Collected data
####

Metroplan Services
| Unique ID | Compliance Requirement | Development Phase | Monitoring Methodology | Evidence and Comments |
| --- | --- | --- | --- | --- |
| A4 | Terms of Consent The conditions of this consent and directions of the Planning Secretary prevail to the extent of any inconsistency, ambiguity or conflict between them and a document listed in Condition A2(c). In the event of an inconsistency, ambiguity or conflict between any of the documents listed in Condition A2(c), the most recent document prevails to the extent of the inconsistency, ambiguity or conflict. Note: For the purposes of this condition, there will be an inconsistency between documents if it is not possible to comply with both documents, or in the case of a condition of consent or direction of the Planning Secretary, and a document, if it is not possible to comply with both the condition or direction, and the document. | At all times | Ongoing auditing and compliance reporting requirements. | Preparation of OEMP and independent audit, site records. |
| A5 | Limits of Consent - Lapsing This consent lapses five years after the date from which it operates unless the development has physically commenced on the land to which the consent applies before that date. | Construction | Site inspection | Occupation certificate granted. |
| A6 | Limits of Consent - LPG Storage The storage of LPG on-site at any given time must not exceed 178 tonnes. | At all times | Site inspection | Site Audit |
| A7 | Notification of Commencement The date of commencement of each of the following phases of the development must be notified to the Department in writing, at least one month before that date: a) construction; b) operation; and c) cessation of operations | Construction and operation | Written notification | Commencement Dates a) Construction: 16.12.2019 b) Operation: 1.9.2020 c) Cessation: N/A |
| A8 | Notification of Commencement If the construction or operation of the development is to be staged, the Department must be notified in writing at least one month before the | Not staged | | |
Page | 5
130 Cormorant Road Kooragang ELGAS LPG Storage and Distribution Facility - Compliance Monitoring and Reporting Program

####

Try it: Using the entries above, return exactly the lines from the line with "Site Audit |" to the line with "staged | | |", counting both of those lines.

Result:
| A6 | Limits of Consent - LPG Storage The storage of LPG on-site at any given time must not exceed 178 tonnes. | At all times | Site inspection | Site Audit |
| A7 | Notification of Commencement The date of commencement of each of the following phases of the development must be notified to the Department in writing, at least one month before that date: a) construction; b) operation; and c) cessation of operations | Construction and operation | Written notification | Commencement Dates a) Construction: 16.12.2019 b) Operation: 1.9.2020 c) Cessation: N/A |
| A8 | Notification of Commencement If the construction or operation of the development is to be staged, the Department must be notified in writing at least one month before the | Not staged | | |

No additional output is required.